Rude, crude and un-PC, his remake is as profane as you can get and still receive a PG-13 rating. There’s nothing wholesome about it.

Joining forces with the men behind the equally brash Bad Santa — writers Glenn Ficarra and John Requa, and star Billy Bob Thornton — Linklater makes his intentions clear from the start: His camera pokes into an apple-pie perfect suburban house where a June Cleaver-style mom screams in horror at a gaggle of rats swarming from her basement. She’s hired the worst man for the job: exterminator and former pro baseball player Morris Buttermaker (Thornton), the kind of guy who keeps a six-pack and a fifth of whiskey at the ready in case he needs a mid-morning boilermaker or two. If Buttermaker is a bad exterminator, he’s an even worse Little League coach, a job forced on him by an uptight lawyer (Marcia Gay Harden). Buttermaker must cobble together a team out of the dregs of the league, a motley crew of out-of-shape, timid and delinquent minors. The only thing worse than his apathy is the team’s skill level, which he improves somewhat by recruiting an ace pitcher, his estranged tomboy daughter Amanda (Sammi Kane Kraft). And in his drive to beat smug opposing coach Roy Bullock (Greg Kinnear), the Hooters-frequenting Buttermaker finds himself actually forming a bond with the little freaks and geeks.

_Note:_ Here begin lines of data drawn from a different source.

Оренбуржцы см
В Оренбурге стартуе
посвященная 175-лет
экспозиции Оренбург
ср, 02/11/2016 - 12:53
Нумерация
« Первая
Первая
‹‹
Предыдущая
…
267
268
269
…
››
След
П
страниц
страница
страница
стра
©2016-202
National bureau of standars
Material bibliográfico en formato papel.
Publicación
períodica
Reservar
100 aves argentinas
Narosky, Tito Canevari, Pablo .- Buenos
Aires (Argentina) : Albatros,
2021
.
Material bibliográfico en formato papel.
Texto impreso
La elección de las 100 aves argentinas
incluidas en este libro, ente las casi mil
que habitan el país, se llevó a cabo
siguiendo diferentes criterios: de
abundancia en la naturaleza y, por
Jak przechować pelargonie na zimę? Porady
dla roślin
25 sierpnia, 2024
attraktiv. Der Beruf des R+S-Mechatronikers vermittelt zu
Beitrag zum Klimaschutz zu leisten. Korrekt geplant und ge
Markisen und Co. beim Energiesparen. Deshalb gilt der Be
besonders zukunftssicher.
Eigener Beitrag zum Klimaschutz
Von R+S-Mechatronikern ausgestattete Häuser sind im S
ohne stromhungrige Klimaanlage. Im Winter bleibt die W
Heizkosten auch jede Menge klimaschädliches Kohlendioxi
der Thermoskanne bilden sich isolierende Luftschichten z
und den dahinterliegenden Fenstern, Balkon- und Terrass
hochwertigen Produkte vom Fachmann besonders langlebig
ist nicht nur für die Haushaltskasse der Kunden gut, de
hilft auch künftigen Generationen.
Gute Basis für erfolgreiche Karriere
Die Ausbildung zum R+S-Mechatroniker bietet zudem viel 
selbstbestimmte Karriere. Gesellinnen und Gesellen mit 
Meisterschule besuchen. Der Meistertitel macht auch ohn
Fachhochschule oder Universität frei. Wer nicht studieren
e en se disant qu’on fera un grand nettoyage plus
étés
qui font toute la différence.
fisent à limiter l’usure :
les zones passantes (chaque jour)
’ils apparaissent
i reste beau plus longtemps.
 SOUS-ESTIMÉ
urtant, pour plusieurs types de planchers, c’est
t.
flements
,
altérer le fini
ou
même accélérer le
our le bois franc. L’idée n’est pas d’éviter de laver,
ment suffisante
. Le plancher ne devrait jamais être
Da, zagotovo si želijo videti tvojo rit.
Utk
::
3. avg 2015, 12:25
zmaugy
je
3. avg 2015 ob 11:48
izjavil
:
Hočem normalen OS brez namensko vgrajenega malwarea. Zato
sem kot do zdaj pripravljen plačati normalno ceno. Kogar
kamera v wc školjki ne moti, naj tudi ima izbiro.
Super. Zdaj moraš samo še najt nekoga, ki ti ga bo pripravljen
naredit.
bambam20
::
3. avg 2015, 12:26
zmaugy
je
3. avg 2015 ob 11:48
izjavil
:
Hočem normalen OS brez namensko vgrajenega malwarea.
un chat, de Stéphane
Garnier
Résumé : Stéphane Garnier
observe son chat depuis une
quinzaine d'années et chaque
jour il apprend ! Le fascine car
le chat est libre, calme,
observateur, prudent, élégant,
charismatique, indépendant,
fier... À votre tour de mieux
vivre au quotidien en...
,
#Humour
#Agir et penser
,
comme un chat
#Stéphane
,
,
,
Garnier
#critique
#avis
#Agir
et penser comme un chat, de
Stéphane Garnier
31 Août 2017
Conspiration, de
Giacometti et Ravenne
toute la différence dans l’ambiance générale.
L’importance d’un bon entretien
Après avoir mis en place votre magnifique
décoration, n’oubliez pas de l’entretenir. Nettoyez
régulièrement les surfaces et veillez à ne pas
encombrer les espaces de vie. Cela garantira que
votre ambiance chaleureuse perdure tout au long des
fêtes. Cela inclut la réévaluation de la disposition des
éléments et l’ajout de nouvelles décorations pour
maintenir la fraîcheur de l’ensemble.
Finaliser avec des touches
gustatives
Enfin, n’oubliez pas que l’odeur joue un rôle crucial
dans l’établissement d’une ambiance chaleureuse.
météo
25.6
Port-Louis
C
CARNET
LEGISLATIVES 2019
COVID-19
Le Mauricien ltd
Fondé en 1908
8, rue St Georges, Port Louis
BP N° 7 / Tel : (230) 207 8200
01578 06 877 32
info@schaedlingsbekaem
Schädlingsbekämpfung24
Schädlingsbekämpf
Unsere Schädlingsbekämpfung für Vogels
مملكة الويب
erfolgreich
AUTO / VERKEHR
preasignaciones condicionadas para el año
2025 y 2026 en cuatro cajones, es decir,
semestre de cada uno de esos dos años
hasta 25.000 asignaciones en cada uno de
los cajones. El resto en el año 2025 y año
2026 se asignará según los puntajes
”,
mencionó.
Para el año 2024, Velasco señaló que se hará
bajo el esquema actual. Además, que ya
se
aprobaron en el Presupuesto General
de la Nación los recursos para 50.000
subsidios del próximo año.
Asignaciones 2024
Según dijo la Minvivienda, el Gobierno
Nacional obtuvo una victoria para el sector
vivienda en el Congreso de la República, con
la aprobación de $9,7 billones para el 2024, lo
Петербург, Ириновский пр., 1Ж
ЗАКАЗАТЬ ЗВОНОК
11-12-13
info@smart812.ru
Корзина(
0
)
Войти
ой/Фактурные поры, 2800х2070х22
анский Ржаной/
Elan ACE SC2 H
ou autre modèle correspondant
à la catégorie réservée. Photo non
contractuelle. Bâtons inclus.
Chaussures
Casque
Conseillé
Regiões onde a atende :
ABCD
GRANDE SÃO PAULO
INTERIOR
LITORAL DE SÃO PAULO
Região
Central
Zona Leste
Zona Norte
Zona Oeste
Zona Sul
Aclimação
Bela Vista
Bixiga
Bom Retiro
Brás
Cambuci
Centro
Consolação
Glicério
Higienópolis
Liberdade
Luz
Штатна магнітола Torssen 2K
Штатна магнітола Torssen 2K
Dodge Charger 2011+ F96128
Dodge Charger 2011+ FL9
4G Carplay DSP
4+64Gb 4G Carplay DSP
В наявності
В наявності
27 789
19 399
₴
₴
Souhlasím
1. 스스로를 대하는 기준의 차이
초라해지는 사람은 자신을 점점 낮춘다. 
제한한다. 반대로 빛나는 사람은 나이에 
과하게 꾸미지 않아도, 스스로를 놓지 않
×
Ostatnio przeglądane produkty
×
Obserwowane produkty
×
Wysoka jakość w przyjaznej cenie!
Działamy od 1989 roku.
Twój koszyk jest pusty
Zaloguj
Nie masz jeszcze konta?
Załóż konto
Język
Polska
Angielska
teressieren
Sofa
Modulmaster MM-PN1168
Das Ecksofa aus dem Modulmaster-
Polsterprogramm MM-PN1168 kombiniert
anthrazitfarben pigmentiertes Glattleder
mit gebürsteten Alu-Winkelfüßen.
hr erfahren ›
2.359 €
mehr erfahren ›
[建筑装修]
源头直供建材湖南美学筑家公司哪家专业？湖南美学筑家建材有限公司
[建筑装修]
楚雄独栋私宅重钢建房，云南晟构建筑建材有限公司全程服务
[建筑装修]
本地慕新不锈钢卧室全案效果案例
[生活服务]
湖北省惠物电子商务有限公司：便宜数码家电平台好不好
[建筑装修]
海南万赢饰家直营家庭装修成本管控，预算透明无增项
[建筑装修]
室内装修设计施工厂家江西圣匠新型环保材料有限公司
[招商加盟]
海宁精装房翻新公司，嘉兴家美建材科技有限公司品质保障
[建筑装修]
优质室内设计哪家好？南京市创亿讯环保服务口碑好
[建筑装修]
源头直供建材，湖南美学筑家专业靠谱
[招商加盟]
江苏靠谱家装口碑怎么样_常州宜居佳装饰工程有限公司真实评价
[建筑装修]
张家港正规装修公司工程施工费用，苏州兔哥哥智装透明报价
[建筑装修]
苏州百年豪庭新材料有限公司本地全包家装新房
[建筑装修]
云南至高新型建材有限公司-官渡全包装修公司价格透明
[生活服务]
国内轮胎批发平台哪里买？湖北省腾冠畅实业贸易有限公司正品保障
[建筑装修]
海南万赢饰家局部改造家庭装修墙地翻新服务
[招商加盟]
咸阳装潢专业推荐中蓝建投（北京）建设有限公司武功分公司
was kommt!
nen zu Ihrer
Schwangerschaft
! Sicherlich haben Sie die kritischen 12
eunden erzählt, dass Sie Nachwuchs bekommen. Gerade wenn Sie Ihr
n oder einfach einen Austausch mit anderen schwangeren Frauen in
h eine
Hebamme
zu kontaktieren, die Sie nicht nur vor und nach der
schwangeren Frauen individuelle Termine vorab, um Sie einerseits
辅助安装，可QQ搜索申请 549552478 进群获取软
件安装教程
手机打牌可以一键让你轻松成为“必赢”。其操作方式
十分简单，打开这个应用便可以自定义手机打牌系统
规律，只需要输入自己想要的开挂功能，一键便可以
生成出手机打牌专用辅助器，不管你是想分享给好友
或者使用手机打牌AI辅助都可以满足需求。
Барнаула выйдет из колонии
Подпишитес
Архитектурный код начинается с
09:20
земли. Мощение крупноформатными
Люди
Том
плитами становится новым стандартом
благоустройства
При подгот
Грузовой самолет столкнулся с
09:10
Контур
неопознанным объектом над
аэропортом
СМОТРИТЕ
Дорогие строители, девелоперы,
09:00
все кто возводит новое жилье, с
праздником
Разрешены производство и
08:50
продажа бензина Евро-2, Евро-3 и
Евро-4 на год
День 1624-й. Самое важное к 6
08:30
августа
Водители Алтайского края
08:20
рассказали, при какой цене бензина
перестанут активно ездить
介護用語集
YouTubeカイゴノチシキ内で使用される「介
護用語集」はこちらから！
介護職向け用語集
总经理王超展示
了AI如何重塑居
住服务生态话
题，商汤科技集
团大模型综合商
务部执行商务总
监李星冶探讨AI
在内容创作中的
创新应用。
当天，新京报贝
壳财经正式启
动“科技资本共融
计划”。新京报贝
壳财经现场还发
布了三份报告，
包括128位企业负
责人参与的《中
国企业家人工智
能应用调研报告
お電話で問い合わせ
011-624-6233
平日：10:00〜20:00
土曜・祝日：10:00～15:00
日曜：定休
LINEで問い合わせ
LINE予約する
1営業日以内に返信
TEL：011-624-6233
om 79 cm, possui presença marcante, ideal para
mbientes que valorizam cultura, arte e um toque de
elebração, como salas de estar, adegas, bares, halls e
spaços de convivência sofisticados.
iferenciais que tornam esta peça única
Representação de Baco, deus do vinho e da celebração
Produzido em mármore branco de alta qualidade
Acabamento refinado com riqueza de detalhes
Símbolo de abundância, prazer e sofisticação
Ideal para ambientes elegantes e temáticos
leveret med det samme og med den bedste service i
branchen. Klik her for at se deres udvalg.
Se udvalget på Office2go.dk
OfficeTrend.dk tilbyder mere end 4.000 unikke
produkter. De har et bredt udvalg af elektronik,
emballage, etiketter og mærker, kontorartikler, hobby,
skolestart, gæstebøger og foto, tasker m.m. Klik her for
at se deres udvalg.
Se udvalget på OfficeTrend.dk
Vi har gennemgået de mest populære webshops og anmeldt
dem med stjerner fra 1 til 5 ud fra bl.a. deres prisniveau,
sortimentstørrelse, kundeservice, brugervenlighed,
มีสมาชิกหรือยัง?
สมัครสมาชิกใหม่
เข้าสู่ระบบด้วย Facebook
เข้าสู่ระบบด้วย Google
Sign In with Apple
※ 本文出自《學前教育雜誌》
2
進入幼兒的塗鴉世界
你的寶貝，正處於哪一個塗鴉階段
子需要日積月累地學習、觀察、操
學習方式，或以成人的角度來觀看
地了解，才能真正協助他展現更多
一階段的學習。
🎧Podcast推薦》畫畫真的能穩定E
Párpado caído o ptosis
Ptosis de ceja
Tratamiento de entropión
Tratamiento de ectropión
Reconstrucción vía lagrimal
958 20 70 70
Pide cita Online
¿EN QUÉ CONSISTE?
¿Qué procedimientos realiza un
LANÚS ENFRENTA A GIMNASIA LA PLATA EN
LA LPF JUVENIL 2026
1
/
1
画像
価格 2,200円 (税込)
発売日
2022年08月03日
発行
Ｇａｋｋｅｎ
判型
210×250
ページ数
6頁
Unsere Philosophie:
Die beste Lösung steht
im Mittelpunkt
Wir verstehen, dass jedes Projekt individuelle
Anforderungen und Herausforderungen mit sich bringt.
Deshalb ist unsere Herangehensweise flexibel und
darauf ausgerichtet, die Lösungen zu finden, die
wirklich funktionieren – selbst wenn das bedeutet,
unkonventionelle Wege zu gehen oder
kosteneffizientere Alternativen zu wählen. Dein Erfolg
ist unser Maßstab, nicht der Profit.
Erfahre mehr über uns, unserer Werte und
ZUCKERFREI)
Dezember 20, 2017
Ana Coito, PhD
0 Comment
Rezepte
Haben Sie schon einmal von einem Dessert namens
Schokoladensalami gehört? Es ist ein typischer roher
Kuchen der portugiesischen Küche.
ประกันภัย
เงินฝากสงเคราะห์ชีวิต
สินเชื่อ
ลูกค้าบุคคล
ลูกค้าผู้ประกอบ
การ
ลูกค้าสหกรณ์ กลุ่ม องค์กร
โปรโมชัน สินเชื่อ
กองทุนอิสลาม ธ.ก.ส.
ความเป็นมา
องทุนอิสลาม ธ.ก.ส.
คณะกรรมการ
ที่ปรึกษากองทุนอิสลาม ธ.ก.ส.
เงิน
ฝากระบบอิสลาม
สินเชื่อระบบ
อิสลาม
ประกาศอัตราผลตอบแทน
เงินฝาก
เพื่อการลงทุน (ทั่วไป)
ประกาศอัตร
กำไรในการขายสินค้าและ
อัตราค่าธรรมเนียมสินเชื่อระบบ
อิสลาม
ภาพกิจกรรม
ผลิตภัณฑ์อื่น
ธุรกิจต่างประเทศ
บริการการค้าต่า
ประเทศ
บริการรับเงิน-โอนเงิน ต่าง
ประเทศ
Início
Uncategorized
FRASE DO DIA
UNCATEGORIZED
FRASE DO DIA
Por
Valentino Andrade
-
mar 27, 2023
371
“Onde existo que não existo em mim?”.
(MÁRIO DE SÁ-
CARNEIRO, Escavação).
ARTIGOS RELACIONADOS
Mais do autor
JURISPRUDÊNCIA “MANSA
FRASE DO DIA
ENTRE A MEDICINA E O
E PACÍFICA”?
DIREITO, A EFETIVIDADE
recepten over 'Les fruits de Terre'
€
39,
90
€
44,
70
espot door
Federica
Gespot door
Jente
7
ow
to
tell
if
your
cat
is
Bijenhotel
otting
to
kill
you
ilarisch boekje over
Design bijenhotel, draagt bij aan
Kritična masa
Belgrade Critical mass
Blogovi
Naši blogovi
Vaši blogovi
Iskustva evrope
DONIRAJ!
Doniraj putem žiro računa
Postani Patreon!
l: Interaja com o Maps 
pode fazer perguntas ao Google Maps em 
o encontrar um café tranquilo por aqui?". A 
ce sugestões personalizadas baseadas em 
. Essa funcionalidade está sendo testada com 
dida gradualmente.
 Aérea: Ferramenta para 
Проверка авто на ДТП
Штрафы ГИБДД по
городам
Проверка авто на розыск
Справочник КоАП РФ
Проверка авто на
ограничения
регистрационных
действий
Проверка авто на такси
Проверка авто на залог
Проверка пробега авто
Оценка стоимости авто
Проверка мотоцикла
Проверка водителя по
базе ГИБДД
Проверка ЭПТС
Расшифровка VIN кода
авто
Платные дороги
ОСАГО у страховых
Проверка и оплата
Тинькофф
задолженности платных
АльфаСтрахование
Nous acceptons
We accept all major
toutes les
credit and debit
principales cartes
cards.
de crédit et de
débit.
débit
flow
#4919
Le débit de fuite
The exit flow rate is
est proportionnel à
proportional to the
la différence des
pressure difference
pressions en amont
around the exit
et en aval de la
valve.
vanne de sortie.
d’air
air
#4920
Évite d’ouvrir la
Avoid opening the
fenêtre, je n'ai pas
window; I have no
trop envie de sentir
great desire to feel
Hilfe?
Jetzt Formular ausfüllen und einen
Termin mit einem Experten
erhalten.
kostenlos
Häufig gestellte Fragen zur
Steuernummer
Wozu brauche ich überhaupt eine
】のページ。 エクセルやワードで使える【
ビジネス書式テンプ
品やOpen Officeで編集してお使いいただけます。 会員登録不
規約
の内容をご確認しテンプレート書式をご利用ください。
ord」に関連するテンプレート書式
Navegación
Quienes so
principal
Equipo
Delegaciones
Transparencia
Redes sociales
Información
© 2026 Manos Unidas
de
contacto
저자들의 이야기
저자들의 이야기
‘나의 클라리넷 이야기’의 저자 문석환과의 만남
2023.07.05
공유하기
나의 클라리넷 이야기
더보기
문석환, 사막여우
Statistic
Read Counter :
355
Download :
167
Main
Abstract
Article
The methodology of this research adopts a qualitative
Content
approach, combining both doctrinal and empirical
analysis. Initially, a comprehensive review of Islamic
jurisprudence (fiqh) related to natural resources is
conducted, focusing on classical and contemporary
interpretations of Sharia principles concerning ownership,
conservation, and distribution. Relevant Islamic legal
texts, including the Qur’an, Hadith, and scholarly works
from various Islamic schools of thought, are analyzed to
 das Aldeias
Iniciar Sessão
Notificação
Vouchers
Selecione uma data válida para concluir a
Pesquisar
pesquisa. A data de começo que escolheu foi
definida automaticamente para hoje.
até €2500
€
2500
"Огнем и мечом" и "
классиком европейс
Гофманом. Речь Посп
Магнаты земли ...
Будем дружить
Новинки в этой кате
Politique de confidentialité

Like the original, this film isn’t so much about the all-American drive to win as it is about the national pastime of insult-hurling. To that end, you couldn’t ask for a better anti-hero than Thornton. He brings a different edge to the character than the W.C. Fields-like Matthau: Thornton’s Buttermaker comes from the world of strippers, Harleys and bar fights. “I haven’t paid for sex in years,” he helpfully explains to the kids at one point. Ficarra and Requa back him up with a script that makes the most of the past 30 years of pop culture references, everything from the Atkins diet to, in a hilarious underage sing-along, Eric Clapton’s “Cocaine.” Best of all, Linklater proves again that he can direct children to act as naturally on-screen as they do off of it. Most of the kids who play the Bears have never acted before, and Linklater’s roving camera picks up nothing but casual, unforced behavior from all of them. Unlike Will Ferrell’s recent kiddie baseball flick Kicking and Screaming, nothing the kids say feels like a scripted one-liner, and there’s plenty of screen time devoted to watching them actually play the game. Forget Ferrell and Adam Sandler’s brain-numbing Longest Yard remake: This is the sports comedy of the summer.